For two days she remains shut up in her room, with drawn curtains and without light, only Marianne being allowed to enter.
She does not want me. Madame's sickness means a good time for Monsieur. Monsieur makes the most of it. He does not leave the kitchen.
Captain Mauger, who does not speak to me any more, but casts furious glances at me over the hedge, has become reconciled with his family,—at least, with one of his nieces, who has come to live with him.
She is not bad-looking,—a tall blonde with a nose that is too long, but with a fresh complexion and a good figure.
People say she is to keep the house, and take Rose's place.
As for Mme. Gouin, Rose's death must have been a blow to her Sunday mornings.
She saw at once that she could not get along without a leading lady.
Now, it is that pest of a haberdasher who leads off in the gossip, and undertakes to maintain the admiration of the girls of Mesnil-Roy for the clandestine talents of this infamous grocer.
Yesterday being Sunday, I went to the grocery-shop.
It was a very brilliant occasion; they were all there.
There was very little said about Rose, and, when I told the story of the wills, there was a general shout of laughter. Ah! the captain was right when he said to me: "Everything can be replaced." But the haberdasher has not Rose's authority, for she is a woman concerning whom, from the point of view of morals, there unhappily is nothing to be said.
In what a hurry I am to see Joseph!
With what nervous impatience I await the moment when I shall know what I must hope or fear from destiny!
I can no longer live as I am living now.
Never have I been so distressed by this mediocre life that I live, by these people whom I serve, by all these dismal mountebanks around me, among whom I am growing more stupid from day to day.
If I were not sustained by the strange feeling that gives a new and powerful interest to my present life, I think it would not be long before I, too, should plunge into the abyss of stupidity and vileness which I see continually widening around me. Ah! whether Joseph succeeds or not, whether he changes his mind about me or not, I have come to a final decision; I will no longer stay here.
A few hours more, another whole night of anxiety, and then I shall be settled regarding my future.
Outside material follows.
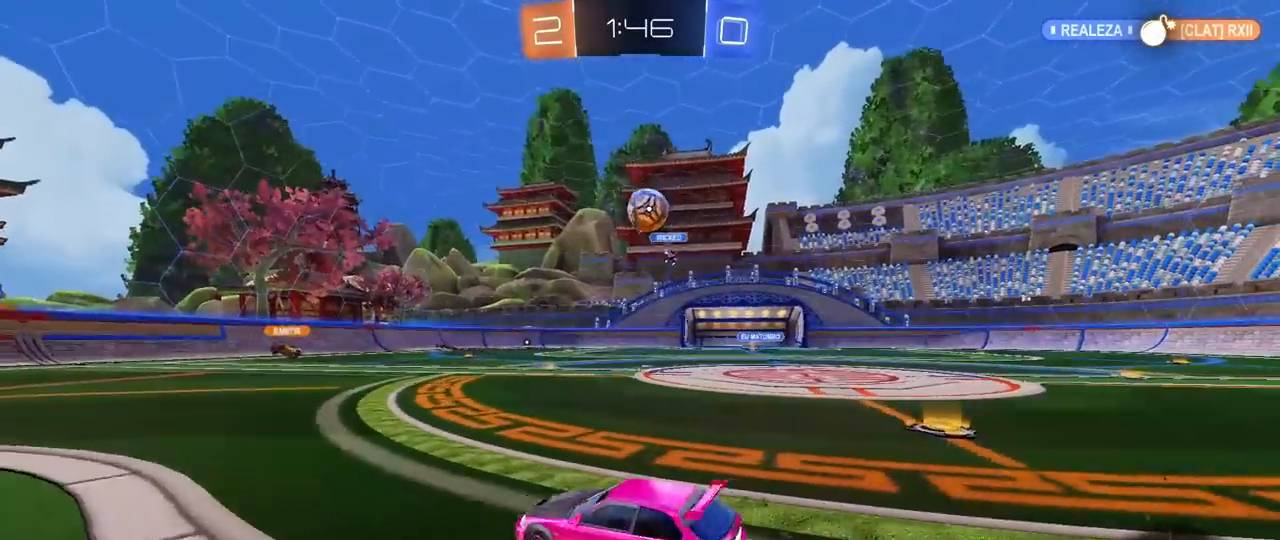
{"keys": ["d"], "mouse": ["left", "right"], "mouse_move": "still", "events": [[50, "mouse_left", "down"], [150, "d", "up"], [483, "d", "down"], [483, "mouse_right", "down"], [483, "w", "up"]]}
I am going to spend this night in a further revival of old memories, perhaps for the last time.
It is the only way that I have of avoiding the anxieties of the present and not splitting my head over the dreams of to-morrow.
In reality these recollections amuse me, and deepen my contempt.
What singular and monotonous faces, all the same, I have met on my path of servitude!
When I see them again, in my mind's eye, they do not make on me the impression of really living beings.
They live, or at least give the illusion of life, only through their vices. Take away the vices that sustain them as bandages sustain mummies, and they are no longer even phantoms ... they are nothing but dust ... ashes ... death. _____
Oh! that was a famous house, for instance, to which, a few days after my refusal to go into the service of the old gentleman in the country, I was sent, with all sorts of admirable references, by Mme. Paulhat-Durand.
My masters were a very young couple, without animals or children, living in an ill-kept interior, though the furniture was stylish and there was a heavy elegance about the decorations. Luxury and great waste! A single glance as I entered showed me all; I saw clearly with whom I had to deal.
It was my dream!
Now then, I was going to forget all my miseries,—M. Xavier, and the good sisters of Neuilly, and the killing sessions in the ante-room of the employment-bureau, and the long days of anguish, and the long nights of solitude and debauchery.
Now then, I was going to plan for myself an agreeable life, with easy work and certain profits.
Made happy by this prospect, I promised myself that I would correct my caprices, repress the ardent impulses of my frankness, in order to stay in this place a long, long time.